In short, it's not like there weren't some perfectly convincing reasons for voting for Trump, or to leave the European Union, and it's not as if either Clinton or the Remain campaign offered anything other than a relatively uninspiring business as usual vision peddled by the same old people. But to simply sing a song of the dispossessed working man is to ignore a crucial element of both campaigns. Bernie Sanders spoke truthfully to these problems but did so in a way that was not full of hatred for anyone who isn't white and straight.

White Americans and white Brits have been stirred up by rhetoric that normalized racism, misogyny, and homophobia, and pushed, again and again, the idea that their nations were exceptional places. The success of the Brexit and Trump campaigns was cultural as well as economic, though the two are linked. In harder economic times, the racism and hostility that can be found in white populations that consider themselves to be more American or more British than non-white citizens can be exploited to devastating effect. They can be told that political correctness is the great evil of our age, and they can believe it because, hey, things aren't so great, and they want to say whatever the fuck they want, and who cares if people are deeply, truly offended and upset by it? Who cares that this kind of language leads to serious violence?

Advertisement

This feeling was more a part of mainstream politics than Clinton supporters or the Remain campaign wanted to admit. But the "whitelash" that followed Brexit is real. Our post-Brexit government has already floated the idea of deporting foreign doctors, of checking the teeth of the small number of refugees being allowed into this country to make sure that they are not "overage," of establishing, in a quite sinister way, who is truly British. Theresa May, the prime minister, even has her own version of Trump's border wall—a suitably pathetic British number built in Calais, France.

This white fury has been fueled, of course, by a media that has either stoked the fires of fear and violence, or obediently regurgitated the platitudes of the ruling elite. In an eerily prescient 2010 afterword to his critique of media narratives, Hello Everybody!, the Dutch journalist Joris Luyendijk wrote that unless the press stopped reporting what people "like to hear… another ignorant, gung-ho populist will win the elections, plunging the US—and the democratic West with it—into another disastrous military adventure." Well, here we are.

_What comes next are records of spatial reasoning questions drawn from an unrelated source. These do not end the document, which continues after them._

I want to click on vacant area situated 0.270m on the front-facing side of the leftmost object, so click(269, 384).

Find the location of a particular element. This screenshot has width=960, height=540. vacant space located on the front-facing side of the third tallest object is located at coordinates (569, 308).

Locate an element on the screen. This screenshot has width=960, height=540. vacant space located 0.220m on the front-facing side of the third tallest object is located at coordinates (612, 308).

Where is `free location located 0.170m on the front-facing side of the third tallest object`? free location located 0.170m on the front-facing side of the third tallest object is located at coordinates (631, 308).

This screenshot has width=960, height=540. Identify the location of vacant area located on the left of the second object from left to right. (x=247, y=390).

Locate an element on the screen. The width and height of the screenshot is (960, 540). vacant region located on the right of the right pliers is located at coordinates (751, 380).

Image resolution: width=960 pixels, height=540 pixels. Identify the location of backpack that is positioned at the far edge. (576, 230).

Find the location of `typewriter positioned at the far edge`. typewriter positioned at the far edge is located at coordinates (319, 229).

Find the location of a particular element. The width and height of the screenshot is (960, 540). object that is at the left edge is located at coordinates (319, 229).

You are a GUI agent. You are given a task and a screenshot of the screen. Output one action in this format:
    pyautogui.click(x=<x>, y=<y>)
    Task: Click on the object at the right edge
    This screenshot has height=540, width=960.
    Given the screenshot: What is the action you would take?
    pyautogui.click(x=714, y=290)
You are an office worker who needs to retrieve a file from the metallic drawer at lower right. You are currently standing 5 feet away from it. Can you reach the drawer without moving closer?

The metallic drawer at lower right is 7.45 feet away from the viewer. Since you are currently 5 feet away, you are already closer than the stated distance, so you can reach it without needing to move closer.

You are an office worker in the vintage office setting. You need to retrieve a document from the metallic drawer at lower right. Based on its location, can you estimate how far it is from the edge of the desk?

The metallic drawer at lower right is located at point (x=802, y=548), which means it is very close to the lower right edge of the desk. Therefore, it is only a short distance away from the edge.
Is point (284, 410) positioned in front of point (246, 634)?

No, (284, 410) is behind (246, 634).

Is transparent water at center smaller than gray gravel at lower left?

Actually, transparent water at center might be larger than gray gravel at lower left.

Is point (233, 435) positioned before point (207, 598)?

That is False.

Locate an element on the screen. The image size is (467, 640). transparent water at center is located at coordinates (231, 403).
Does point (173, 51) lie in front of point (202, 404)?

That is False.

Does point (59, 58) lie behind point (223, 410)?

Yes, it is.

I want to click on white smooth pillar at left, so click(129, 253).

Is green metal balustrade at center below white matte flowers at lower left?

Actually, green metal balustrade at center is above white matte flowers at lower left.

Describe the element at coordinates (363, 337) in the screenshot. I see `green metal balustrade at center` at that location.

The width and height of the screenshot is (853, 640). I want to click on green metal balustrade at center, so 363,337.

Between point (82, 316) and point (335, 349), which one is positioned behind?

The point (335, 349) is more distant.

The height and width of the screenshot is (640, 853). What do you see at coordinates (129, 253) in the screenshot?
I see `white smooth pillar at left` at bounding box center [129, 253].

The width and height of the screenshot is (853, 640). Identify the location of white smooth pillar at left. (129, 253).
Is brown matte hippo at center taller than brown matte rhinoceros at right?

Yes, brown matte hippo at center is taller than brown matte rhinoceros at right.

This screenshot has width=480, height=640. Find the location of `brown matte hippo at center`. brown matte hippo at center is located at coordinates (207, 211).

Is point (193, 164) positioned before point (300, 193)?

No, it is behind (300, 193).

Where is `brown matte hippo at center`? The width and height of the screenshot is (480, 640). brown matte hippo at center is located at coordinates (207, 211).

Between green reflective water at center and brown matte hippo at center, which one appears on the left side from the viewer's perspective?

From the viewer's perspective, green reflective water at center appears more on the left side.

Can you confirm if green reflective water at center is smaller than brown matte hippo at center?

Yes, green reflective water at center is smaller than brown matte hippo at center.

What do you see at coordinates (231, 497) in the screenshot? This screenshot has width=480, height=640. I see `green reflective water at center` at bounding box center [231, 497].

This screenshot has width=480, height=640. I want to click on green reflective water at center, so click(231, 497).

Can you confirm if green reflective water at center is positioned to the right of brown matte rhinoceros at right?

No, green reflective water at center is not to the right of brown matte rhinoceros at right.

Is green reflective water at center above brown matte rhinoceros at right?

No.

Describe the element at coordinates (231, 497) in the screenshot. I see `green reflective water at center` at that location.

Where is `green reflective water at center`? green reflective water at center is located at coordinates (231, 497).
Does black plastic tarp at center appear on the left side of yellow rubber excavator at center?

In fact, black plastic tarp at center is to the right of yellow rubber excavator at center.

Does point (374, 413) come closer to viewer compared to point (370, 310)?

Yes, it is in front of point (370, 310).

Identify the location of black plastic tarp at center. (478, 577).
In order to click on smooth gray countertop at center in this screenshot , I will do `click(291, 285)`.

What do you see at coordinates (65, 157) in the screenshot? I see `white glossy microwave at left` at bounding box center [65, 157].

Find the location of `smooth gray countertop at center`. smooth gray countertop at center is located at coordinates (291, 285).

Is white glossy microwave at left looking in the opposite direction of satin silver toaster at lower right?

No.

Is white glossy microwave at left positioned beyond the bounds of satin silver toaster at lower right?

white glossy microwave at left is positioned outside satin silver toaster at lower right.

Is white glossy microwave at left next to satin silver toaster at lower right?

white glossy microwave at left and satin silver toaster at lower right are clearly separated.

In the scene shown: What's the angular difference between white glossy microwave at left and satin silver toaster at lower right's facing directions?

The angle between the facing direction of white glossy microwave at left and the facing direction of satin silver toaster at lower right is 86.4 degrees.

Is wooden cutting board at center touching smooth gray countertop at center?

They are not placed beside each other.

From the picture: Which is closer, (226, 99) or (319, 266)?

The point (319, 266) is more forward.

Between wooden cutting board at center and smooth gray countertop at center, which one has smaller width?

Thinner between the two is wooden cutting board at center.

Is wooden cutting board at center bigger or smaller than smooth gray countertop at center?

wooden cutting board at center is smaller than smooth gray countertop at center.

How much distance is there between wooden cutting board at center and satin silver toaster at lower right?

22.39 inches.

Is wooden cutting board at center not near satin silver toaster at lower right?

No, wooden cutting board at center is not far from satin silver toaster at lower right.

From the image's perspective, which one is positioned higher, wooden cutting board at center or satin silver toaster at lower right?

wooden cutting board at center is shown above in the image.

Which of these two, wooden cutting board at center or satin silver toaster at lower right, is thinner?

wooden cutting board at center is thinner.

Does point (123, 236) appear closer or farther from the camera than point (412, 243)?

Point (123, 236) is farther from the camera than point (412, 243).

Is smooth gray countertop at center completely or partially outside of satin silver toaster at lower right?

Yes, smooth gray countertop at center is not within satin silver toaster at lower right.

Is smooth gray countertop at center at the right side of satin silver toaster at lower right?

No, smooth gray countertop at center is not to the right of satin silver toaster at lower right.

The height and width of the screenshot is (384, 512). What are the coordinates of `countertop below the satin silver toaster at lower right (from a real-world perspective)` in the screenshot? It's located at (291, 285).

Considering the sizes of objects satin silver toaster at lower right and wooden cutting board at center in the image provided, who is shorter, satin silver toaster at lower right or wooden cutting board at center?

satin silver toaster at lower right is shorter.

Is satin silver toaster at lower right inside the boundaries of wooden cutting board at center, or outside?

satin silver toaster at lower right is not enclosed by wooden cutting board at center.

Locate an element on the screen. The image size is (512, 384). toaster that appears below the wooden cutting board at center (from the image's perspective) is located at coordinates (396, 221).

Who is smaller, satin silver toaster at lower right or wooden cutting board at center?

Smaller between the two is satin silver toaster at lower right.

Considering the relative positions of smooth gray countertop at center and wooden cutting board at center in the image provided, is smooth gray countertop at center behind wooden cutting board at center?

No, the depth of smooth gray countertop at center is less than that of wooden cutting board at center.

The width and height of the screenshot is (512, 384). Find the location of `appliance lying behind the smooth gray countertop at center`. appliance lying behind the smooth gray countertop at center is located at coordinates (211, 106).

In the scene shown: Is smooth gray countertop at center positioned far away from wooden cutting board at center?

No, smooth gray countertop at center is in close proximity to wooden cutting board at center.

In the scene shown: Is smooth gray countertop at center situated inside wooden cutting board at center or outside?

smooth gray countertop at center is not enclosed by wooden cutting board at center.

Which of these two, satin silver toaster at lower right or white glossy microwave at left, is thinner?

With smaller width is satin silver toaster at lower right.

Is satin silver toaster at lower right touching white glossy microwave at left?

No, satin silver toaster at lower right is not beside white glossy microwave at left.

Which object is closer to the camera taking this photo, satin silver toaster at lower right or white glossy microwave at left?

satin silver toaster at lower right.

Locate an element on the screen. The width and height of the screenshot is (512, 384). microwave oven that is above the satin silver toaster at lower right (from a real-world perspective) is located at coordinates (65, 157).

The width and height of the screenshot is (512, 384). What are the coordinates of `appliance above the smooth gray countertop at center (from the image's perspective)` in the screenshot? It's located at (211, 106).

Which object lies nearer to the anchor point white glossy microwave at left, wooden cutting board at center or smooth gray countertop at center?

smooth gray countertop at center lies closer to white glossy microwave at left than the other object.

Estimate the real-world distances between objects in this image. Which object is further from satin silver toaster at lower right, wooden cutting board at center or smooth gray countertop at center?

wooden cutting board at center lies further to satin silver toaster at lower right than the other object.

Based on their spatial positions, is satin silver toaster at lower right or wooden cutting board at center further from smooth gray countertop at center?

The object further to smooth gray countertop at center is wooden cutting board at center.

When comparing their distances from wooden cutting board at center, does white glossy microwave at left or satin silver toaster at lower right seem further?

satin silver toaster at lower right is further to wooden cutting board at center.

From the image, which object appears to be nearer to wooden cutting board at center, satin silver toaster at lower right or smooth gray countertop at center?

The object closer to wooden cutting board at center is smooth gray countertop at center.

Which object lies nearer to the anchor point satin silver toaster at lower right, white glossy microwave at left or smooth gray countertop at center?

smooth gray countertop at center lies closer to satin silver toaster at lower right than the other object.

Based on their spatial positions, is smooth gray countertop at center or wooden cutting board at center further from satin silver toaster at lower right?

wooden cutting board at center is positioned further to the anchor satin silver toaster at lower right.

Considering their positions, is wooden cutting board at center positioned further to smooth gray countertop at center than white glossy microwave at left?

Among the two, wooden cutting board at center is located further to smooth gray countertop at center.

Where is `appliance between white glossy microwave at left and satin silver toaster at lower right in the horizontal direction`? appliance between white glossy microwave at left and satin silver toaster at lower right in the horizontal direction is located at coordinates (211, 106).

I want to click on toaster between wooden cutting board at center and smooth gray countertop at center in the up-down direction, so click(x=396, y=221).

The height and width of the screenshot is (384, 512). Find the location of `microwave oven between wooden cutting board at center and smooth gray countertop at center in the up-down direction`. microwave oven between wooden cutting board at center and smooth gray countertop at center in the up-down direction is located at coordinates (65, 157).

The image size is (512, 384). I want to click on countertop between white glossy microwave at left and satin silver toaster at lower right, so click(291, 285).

"Defenceless under the night", the English poet W.H. Auden wrote at the beginning of the Second World War, "our world in stupor lies." This is where we are. Our systems are failing us or being eroded. The politicians who are taking power take our insecurities and enflame them, turning people against one another. This is happening everywhere, not just the US and the UK—as everyone has noted, nationalist movements have been on the rise throughout Europe for years. Violence and division are in the air.

But that is not all that is in the air. Auden's poem continues:

Yet, dotted everywhere
Ironic points of light
Flash out wherever the Just
Exchange their messages:
May I, composed like them
Of Eros and of dust,
Beleaguered by the same
Negation and despair,
Show an affirming flame.

Now, then, is the time we look to one another. It's all we can do.